_TASK DIRECTIONS_
Word for word, restate each of the entries below, and drop every picture.

_Design files in text formats_

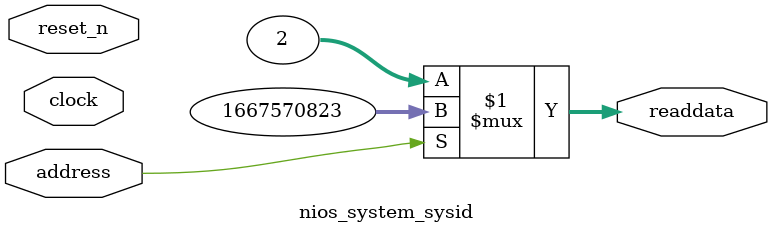
<source format=v>



// synthesis translate_off
`timescale 1ns / 1ps
// synthesis translate_on

// turn off superfluous verilog processor warnings 
// altera message_level Level1 
// altera message_off 10034 10035 10036 10037 10230 10240 10030 

module nios_system_sysid (
               // inputs:
                address,
                clock,
                reset_n,

               // outputs:
                readdata
             )
;

  output  [ 31: 0] readdata;
  input            address;
  input            clock;
  input            reset_n;

  wire    [ 31: 0] readdata;
  //control_slave, which is an e_avalon_slave
  assign readdata = address ? 1667570823 : 2;

endmodule



</source>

_YOUR RESPONSE_
<source format=v>



// synthesis translate_off
`timescale 1ns / 1ps
// synthesis translate_on

// turn off superfluous verilog processor warnings 
// altera message_level Level1 
// altera message_off 10034 10035 10036 10037 10230 10240 10030 

module nios_system_sysid (
               // inputs:
                address,
                clock,
                reset_n,

               // outputs:
                readdata
             )
;

  output  [ 31: 0] readdata;
  input            address;
  input            clock;
  input            reset_n;

  wire    [ 31: 0] readdata;
  //control_slave, which is an e_avalon_slave
  assign readdata = address ? 1667570823 : 2;

endmodule



</source>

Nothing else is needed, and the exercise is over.